Vincent Laubeuf travaille avec une grande diversité de matériaux sonores. S’il utilise les outils numériques et la synthèse sonore, il accorde une place essentielle à l’enregistrement de terrain, réalisé dans des environnements naturels, urbains ou chargés d’histoire. Profondément attaché à l’« esprit des lieux », il capte leur mémoire, leur vibration, et les transforme en matière musicale. Il explore également les potentialités expressives d’instruments existants, dont il détourne parfois les sons pour en révéler des dimensions inattendues.
Bien que résolument contemporain, son travail est traversé par des résonances venues de temps anciens. Il s’inspire des relations que les cultures du passé entretenaient avec leur environnement. Ce regard l’amène à questionner les codes actuels de la musique et à chercher, à travers la technologie, un rapport, paradoxalement, plus direct, plus essentiel à l’écoute.
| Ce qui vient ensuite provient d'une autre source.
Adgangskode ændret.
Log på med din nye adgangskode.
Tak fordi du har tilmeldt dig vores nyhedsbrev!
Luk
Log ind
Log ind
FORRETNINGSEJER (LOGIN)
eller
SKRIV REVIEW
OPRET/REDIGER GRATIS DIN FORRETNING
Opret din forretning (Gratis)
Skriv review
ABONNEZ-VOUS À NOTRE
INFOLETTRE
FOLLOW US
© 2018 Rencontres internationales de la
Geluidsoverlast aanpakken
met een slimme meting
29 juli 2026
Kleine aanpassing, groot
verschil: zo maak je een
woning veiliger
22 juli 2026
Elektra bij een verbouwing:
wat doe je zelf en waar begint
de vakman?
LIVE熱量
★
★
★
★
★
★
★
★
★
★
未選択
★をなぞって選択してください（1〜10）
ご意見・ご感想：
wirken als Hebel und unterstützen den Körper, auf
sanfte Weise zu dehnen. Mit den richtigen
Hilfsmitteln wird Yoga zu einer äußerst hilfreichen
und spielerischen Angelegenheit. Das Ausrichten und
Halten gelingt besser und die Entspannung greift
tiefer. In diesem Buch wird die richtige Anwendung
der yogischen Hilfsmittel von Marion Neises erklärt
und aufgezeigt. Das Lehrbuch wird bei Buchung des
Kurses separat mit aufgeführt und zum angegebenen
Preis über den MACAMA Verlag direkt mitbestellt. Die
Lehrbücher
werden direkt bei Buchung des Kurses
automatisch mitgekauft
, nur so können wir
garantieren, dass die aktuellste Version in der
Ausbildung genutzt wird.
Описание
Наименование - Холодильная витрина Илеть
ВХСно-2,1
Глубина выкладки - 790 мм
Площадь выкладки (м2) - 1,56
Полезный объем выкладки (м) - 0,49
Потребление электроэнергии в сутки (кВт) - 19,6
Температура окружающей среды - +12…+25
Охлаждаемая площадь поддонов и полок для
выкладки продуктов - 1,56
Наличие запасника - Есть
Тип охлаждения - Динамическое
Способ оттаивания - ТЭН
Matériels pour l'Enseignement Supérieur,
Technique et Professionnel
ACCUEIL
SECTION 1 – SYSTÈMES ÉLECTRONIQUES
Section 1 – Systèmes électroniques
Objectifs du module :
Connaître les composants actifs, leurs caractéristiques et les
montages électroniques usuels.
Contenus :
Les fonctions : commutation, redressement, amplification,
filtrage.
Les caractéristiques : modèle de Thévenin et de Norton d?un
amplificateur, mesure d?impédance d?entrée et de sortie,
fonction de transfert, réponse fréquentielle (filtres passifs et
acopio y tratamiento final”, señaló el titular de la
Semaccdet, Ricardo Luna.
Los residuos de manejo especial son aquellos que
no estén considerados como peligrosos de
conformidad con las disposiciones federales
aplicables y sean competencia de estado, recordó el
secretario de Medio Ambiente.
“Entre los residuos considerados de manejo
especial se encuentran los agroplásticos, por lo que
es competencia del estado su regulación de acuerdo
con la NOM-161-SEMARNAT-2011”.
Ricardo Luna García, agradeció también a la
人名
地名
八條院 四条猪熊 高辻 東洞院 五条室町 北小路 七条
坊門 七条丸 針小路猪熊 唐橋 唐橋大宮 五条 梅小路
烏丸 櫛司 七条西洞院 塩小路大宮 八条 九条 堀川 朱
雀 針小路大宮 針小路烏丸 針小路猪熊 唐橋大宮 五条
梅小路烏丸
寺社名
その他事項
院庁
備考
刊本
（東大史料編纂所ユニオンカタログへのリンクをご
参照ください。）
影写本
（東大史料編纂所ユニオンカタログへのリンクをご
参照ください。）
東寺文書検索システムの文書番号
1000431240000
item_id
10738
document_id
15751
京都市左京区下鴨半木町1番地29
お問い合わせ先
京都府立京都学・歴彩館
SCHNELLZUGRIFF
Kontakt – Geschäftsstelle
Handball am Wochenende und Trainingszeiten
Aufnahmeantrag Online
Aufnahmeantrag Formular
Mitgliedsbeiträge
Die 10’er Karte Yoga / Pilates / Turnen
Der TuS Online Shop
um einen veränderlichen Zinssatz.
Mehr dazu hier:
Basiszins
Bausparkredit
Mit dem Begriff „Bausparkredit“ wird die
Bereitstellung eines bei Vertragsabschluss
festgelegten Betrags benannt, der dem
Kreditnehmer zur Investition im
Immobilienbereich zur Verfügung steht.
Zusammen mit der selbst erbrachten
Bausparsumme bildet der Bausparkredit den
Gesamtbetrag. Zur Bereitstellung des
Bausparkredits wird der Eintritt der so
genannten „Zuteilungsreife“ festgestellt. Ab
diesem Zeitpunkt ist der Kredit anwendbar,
Ainsi, l’une des dimensions centrales de sa recherche artistique est celle des « traces du passé ». Il s’intéresse aux lieux porteurs de mémoire, aux réminiscences d’activités humaines disparues, de paroles effacées, de rituels oubliés. Ces empreintes invisibles deviennent matière de composition, se transformant en paysages sonores sensibles et poétiques.
Toutes ces thématiques convergent vers une forme d’écologie du sonore, où l’écoute devient un moyen de retisser les liens entre ce que nous nommons nature et humanité. Par l’exploration de formes hybrides, sensibles et ouvertes, il cherche à révéler une continuité entre les mondes – entre l’organique et l’artificiel, le passé et le présent, l’intime et le collectif – invitant à une écoute renouvelée de notre environnement et de nous-mêmes.